デヴィッド・リンチの娘ジェニファー・リンチ監督によるサスペンス・ホラーです。
「帰りはタクシーを使うんだよ。バスじゃなくてタクシーね」
「高いのに悪いわ・・」
「いやいや、タクシーを使いなさい。ティム、しっかりママの面倒を見てな」
映画館に送ってくれた夫と妻の会話です。
映画が終わり夫の言葉どうり、タクシーに乗り込む9歳のティムとママ
ところが途中から運転手の様子がおかしい。
道が違うと訴える母親の言葉を無視し、ひと気のない荒野に向かう様子に
早々からただならぬ緊張感が走るのですよ。
タクシーの運転手ボブはちょっと太めで漫才師に似た人がいるのだけど思い出せない。
ボブを演じるヴィンセント・ドノフリオの異様な存在感がまず凄い。
ボブは母親をなんなく殺してしまう。
彼は定期的に女を家に連れ帰っては、強姦の末惨殺するのを繰り返すサイコパス。
ところが男はティムは殺さず、彼の「仕事」の後始末や家の掃除をすることを強いるんですね。
食べ物はボブの皿に残った食べ残しのみ。
足には鎖をつけられ、逃げることも出来ず、男の言うなりになるしかないティム。
男が少年を監禁する映画と言えば小児性愛を描いたオーストリア映画『ミヒャエル』を思い出しますが
本作の場合、ボブはティムに性的な興味は示しません。
そうこうするうちに9年のときが過ぎ、母親を守れなかった悲しみを秘めたまま
ティムはすっかり青年に成長。
そんなティムにボブは教育の必要性を説いたりする
この妙な父性みたいなもんはどこから来るのだろうか・・
時々挿入される猟奇殺人の緊張感と、ティムとボブの擬似親子のような関係の不思議さ
相反する感覚に混乱しながら見るうちに、映画はとんでもないツイストへと突入するんですねぇ。
ここにきて全てが繋がる構成に舌を巻きました。
しかしながら、途中ティムが従順に18歳までを迎えることにもうひとつ説得力がないのが残念。

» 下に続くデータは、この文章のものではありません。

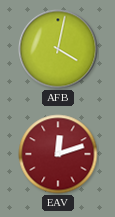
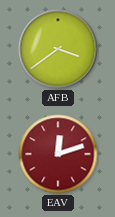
AFB: 4:02 -> 3:39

ラストシーンは意味は判るものの、少しフラストレーション。
監督のインタビューによると、ボブもティムも虐待を受けて育ったという点では同じ。
けれど、母親が最後に見せた愛情など、映画の中でボブとティムの違いを明確に示したつもりとのこと。
その上でラストシーンはティムの未来を想像するシーンとなるわけですが・・
これもう少しわかりやすくしてもよかったんじゃないかな。
観客には伝わりにくいかなと思いました。
とは言え、単なるグロい猟奇ものにせず、ヒューマンなドラマを入れたところは好みで
期待以上に楽しめた一本です。
ちなみにの年のシッチェス映画祭ではクローネンバーグ監督の息子ブランドンが『アンチヴァラル』で新人監督賞を受賞しています。2人の二世監督が注目を浴びた年だったんですね。